> _Task details_
Count every line in the entries that holds the word "layout". The reply is that count alone.

[[ Data under study open ]]

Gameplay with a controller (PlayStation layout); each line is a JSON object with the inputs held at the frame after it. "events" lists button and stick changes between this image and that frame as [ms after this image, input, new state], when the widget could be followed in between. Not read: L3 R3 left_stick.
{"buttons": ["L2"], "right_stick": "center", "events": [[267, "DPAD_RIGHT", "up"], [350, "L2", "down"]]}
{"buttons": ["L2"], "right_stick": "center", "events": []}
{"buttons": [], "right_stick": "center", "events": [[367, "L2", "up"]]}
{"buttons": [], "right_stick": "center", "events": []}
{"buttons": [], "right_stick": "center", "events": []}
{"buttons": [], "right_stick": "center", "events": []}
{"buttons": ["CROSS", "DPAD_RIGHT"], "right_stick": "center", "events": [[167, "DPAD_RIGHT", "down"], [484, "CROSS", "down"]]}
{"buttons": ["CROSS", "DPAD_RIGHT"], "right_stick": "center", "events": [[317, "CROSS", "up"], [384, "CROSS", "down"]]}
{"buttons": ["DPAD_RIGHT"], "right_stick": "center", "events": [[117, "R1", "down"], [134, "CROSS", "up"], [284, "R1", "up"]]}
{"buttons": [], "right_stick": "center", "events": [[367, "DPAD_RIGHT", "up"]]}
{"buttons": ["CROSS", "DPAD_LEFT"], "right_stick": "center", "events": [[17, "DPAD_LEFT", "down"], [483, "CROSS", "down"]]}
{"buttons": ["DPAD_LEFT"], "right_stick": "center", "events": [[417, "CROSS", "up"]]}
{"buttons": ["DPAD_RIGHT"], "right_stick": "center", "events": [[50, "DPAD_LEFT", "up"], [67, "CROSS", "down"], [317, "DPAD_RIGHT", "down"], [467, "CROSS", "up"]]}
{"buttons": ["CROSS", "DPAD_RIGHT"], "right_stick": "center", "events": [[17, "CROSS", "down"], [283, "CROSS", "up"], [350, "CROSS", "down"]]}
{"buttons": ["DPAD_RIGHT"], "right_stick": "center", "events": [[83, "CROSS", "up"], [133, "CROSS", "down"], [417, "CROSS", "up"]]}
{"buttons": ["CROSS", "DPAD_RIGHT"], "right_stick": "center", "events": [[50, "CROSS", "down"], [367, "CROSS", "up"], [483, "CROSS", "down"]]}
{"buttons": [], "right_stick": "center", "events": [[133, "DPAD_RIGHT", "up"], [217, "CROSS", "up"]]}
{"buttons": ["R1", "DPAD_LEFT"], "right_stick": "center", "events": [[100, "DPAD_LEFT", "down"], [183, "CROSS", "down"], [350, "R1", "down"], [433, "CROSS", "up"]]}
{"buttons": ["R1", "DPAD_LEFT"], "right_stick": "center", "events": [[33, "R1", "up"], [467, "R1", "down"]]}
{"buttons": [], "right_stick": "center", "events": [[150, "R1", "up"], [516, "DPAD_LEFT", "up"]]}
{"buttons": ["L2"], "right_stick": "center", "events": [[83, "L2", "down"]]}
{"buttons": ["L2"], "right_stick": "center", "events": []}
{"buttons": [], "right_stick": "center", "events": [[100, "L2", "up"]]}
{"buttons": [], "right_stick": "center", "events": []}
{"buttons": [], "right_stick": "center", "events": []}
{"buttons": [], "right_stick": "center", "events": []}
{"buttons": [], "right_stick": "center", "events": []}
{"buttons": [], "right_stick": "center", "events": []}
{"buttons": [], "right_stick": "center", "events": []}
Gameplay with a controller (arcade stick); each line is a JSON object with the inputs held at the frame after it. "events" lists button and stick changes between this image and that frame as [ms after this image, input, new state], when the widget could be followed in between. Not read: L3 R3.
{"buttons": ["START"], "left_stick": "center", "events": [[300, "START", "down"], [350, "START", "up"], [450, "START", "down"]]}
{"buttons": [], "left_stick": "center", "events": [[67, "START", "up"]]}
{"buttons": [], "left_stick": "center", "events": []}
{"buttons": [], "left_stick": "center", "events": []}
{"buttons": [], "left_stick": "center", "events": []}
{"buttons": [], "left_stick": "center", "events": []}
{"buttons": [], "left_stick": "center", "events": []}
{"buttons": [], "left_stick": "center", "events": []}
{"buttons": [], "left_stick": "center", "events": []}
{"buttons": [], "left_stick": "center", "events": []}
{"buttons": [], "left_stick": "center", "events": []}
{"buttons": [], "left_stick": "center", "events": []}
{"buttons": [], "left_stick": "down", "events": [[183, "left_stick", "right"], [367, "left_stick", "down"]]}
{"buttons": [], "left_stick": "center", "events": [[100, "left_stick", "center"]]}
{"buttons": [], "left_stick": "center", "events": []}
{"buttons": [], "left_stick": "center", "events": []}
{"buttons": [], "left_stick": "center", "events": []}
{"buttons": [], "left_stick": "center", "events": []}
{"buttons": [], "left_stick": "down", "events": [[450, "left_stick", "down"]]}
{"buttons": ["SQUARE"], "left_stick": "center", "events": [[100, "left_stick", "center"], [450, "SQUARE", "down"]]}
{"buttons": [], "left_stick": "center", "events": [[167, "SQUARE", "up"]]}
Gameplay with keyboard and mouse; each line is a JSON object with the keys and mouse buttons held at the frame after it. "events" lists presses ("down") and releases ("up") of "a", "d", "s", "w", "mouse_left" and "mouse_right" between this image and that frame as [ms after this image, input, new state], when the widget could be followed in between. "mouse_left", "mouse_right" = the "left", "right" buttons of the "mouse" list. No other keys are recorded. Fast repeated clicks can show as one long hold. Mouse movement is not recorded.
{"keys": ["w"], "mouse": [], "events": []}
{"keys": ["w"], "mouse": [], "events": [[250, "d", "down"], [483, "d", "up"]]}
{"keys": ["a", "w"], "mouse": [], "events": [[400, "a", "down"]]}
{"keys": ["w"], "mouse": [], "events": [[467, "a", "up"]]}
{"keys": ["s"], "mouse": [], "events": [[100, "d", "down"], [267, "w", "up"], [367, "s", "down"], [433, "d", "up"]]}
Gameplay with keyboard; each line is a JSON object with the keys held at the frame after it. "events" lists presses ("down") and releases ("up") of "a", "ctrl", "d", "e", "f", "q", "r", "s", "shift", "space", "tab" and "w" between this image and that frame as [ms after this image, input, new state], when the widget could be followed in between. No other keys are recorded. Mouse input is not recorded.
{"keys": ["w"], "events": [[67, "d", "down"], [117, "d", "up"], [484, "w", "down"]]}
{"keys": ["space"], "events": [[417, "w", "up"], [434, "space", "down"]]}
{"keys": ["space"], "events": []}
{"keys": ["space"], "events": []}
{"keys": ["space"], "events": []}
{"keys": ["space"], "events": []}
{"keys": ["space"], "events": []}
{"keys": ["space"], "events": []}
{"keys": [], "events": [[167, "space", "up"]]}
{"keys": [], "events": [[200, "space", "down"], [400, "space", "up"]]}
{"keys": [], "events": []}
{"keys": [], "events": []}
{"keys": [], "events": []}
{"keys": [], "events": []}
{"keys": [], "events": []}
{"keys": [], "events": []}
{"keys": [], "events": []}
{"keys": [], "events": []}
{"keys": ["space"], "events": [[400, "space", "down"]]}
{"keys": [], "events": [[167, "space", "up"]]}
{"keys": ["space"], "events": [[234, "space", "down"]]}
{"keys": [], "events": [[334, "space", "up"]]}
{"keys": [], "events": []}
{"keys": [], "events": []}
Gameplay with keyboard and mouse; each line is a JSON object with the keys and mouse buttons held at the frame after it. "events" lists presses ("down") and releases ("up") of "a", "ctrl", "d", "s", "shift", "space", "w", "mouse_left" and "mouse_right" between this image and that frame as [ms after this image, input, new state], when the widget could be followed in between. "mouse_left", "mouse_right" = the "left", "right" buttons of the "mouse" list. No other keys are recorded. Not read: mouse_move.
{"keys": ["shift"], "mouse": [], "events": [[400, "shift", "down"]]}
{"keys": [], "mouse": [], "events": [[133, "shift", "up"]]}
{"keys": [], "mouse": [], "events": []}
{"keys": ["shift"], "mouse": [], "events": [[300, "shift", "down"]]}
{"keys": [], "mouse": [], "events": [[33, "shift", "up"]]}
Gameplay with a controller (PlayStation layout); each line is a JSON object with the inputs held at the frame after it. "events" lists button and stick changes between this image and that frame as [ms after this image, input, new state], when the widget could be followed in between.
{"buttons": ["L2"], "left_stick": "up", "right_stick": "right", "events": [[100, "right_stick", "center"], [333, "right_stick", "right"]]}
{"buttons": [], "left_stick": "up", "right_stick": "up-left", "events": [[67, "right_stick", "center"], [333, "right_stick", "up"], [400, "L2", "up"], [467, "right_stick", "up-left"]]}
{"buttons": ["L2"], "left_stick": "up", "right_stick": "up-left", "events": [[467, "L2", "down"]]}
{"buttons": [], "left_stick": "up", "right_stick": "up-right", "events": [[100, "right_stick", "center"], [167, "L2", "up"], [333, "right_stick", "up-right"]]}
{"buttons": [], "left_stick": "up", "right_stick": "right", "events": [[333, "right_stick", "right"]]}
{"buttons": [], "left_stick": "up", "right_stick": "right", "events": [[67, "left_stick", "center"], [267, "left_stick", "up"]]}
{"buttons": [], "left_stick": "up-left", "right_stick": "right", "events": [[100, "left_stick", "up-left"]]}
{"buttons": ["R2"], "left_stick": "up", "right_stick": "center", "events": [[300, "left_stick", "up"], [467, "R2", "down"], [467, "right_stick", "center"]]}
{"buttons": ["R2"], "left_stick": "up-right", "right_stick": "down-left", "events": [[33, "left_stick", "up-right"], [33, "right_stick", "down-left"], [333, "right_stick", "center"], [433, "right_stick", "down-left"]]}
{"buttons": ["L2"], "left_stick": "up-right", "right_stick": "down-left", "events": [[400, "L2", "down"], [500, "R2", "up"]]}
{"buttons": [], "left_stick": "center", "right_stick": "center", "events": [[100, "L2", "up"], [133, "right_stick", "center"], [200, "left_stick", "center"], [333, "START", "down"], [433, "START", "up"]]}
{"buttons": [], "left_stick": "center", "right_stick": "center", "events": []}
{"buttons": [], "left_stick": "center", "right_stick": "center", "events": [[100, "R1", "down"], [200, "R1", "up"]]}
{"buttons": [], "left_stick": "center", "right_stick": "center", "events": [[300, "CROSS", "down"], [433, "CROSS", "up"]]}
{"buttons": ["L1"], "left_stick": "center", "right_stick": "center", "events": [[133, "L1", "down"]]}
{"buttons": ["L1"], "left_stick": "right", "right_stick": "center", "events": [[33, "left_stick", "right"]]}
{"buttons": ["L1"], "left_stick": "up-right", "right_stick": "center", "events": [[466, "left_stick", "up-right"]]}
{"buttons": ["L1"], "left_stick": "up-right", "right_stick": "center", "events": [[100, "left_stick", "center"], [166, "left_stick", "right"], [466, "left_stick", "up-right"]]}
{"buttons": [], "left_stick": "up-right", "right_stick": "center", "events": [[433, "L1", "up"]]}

[[ Data under study closed ]]

> _Solution for this task_
2